→ **Text excerpt**:
»»
Finally, don't overlook the obvious.
Keep spares around to replace blown monitors, systems and keyboards.
All critical peripherals should be networked devices under central control.
For example, a modem for dial out may be critical for a given job
function.
Think twice about placing it on someone's desk where it is sure to fail
at some point and prove impossible to back up. Instead, place it on the
network and physically locate it in a nice rack in the computer room where
your fault tolerant LAN and redundant local exchange carrier's service can
get at it.
Forget about diskettes! Get a real backup scheme. What happens if your users
indeed do the backup. Who is responsible for locating the diskettes and
applying them? So, investigate backup software systems, make a selection,
make backup network based, use off-site storage and ...
backup and test!!
Make sure that all users know their responsibilities, whether that means
not introducing un-certified software or not storing their data outside
the backup scheme.
Network
Wiring
Everything starts with those cables behind your desk and in the walls.
You can think of a cable plan in stages:
What type of cable to buy
How much cable to buy
Where to put the cable
How to connect the cable
What to plug it into
How to remember where you put all that cable
We will look at the considerations that apply to fault tolerance in terms
of the components that make up a structured cable system. What's a structured
cable system? The keywords are structured and system. If you are afraid
to go into the wiring closet in your site, its probably not a good idea
to build a system you will have to bet the farm on.
For typical corporate networks we can make several safe recommendations
as they apply to fault tolerance.
Cabling should outlast the system you are installing. Wiring vendors are
even offering 10 year warranties on sites that implement their products
from end to end. This means that all your cables, connectors, outlets and
patch panels all comply with a given standard. Testing a circuit shoul
d
include testing through the patch panel or other connections since this
is how your cable will be used in production. It means that the resulting
cable plant responds predictably to cable testing and that jacks and terminations
have the same pinouts.
Please forget about any of that coax stuff you have laying around. Use a
standard hub design. Instantly, you eliminate segment outages caused by
a single device beaconing or jabbering.
Wire all the runs from the wiring closets to the desktop with Category 5
unshielded twisted pair wire, for both voice and data. You may save a little
using Category 3 for voice, but the cost of smashing out walls and re-cabling
later will dwarf the short term savings.
Don't cut corners. Cable problems introduce insidiously hard problems to
track on the network. Hard problems take longer to fix. Problems that take
a long time to fix can run up astronomical outage expenses.
Use more cable than you think you will need. A quick rule of thumb for moves
and changes is to plan on moving people, not network equipment and certainly
not wiring. Therefore, the number of data and voice jacks to place at every
cubicle is equal to what the most demanding group in the facility needs.
For example, if 90 percent of the users need a single PBX phone line and
a single LAN connection and 10 percent need two LAN connections, a PBX line
and an analog line, make sure that everyone gets outlets and cables for
all four connections, not two.
««
→ **Tasks for this exercise**:
- 1) List every stage of the cable plan that the passage on fault-tolerant networking sets out.
- 2) According to the passage on fault-tolerant networking, what wire should connect the wiring closets to the desktop?
- 3) Pick up the passage on fault-tolerant networking after its final sentence and carry it forward.

→ **Source excerpt**:
»»
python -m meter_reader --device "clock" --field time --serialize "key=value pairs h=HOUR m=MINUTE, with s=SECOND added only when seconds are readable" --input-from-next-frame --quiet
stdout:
««
→ **Task answers**:
- 1)
- What type of cable to buy
- How much cable to buy
- Where to put the cable
- How to connect the cable
- What to plug it into
- How to remember where you put all that cable

- 2) Category 5 unshielded twisted pair wire, for both voice and data.

- 3)
You can often add wiring between floors, but you rarely can add horizontal
cable behind the walls on a floor, so don't skimp. This extra cable gives
you flexibility to move equipment and people if a disaster affecs part of
the building. In the event of a cable problem, the uniformity of using Category
5 horizontal for both voice and data will pay off since you can use a patch
panel to move usage from data to voice and back. A modular system helps,
too. For example, AMP allows you to exchanger
RJ11 jacks for RJ45 jacks
at the wall plate without tearing the plate apart and re-wiring.
Stagger or stripe cable across departments. This is similar in concept to
RAID striping. RAID devices take a byte of data and spread it across multiple
disk drives. What we are recommending is taking the floor plan and distributing
adjacent desktops among different, separate cable components. In this way
a given department will not be completely wiped out by a LAN segment outage.
This means that people sitting next to each other should not be on the same
LAN segment.
This implies that no matter how small the installation, we plan on establishing
at least two LAN segments. If we go for the maximum LAN redundancy - two
LAN connections for every workstation - the same principle applies. Each
of the two drops is connected a different LAN segment.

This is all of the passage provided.